_Instruções de trabalho:_ Prossiga com os comentários sobre o projeto de lei dos meteoritos a partir da última frase apresentada.

----- Trecho

Comentário: Classificaria isso como um abuso e uma falta de sensibilidade quanto a realidade sócio-econômica no Brasil. 

Art. 9º Os ganhos financeiros advindos de venda de material

obtido na forma dos arts. 7º e 8º deverão ser utilizados exclusivamente para

pesquisa de meteoritos, não podendo ser confundidos com patrimônio da

Instituição Registradora.

Comentário: Acho que o projeto de lei deve prever formas de fiscalizar essa venda e a aplicação do dinheiro. Tendo a pensar que se uma massa foi doada para ser estudada, reserva técnica para estudos futuros e exposição em museu, não deveria ser de forma alguma vendida

Como será feita essa venda? Quem definirá o valor ? Quem poderá comprar ? 

Art. 15. Os meteoritos coletados antes da entrada em vigor desta

lei deverão ser levados a registro no prazo de até 180 (cento e oitenta) dias, na

forma desta lei.

Comentário: Vou me abster de comentar se essa medida é inconstitucional ou não. Acho que é simplesmente um enorme absurdo e inexequível

Por fim me parece que sempre que assisto a debates desse grupo de trabalho, a dor pela perda do SOCORRO é a real motivação para essa PL. Mas tenho certeza que a PL não terá a capacidade de evitar a saída de novos SOCORROs. 

Acho que deveríamos estar medindo esforços para desenvolver tecnologias para aumentar a capacidade de localização de meteoritos em solo nacional. Para tal deve haver mais esforços no desenvolvimento de tecnologias com maior acurácia para detecção do local de queda, como por exemplo o uso de rede de sismógrafos. O uso de sensores dessa natureza já é estudado pelo menos desde a décadas de 70 [1] e existem resultados práticos de achados de quedas de meteoritos com boa acurácia.

----------
----- Registros fornecidos

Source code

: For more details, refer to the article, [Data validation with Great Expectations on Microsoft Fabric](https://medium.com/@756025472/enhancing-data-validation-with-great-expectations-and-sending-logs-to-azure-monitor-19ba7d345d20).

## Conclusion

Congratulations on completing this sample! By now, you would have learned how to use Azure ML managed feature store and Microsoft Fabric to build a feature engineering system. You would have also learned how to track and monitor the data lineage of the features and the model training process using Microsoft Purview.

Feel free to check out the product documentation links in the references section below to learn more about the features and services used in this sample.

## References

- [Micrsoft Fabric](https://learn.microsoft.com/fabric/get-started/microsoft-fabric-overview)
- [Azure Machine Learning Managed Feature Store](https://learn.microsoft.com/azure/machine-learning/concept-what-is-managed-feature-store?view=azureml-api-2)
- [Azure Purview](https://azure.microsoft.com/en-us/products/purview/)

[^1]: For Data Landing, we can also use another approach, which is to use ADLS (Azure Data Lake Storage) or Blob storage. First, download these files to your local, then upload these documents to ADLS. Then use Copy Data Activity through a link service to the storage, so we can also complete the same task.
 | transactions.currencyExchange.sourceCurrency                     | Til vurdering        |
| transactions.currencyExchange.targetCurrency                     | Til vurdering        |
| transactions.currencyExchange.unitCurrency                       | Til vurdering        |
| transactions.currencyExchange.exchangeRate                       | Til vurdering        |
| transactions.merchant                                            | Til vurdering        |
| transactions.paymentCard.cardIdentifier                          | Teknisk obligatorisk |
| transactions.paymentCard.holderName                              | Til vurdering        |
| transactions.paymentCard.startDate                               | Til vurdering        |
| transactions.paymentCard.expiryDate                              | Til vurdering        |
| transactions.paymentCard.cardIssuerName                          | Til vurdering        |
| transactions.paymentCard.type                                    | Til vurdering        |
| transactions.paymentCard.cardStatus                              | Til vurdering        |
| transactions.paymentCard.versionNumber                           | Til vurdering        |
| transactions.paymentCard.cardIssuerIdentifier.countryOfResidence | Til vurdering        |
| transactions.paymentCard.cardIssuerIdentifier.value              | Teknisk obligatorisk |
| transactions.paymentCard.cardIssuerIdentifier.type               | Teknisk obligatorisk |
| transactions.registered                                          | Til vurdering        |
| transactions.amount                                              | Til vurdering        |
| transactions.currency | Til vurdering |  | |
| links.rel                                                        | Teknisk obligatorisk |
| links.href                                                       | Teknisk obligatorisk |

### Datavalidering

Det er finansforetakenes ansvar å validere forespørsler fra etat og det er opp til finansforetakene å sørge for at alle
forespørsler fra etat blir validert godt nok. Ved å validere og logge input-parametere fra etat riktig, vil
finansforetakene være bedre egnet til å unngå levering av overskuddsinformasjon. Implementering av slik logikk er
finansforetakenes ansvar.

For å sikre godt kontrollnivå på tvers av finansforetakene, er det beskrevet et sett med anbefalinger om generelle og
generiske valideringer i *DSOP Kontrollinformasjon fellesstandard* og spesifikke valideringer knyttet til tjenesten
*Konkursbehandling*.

----------

_Resultado da tarefa:_
Mas com que dinheiro ? Bom ai temos um problema de gestão de recursos públicos, prioridades, nossa capacidade de demonstrar que isso é extremamente relevante para o país.

Essa PL deveria discursar sobre intercâmbio entre colecionadores privados, museus e instituições de pesquisa. Um modelo de cooperação entre esses atores sem dúvida alguma poderia diversificar e enriquecer os acervos de amostras de meteoritos para fins de exposição, estudo e pesquisa científica no Brasil com custo baixo.

Não creio que haja mais espaço para tentar a elaboração de um texto novo ao qual se possa regular o tema meteorito com a interferência mínima do Estado nas relações comerciais, de custo e de propriedade, que traga propostas mais efetivas para o desenvolvimento da ciência e desenvolvimento tecnológico ligado ao tema. Então aguardemos o que o futuro nos reserva, mas creio que essa seja só a PL Do Cartório de Meteoritos, uma pena

[1] The Location of Meteorite Impacts by Seismic Methods - NASA/ADS (harvard.edu)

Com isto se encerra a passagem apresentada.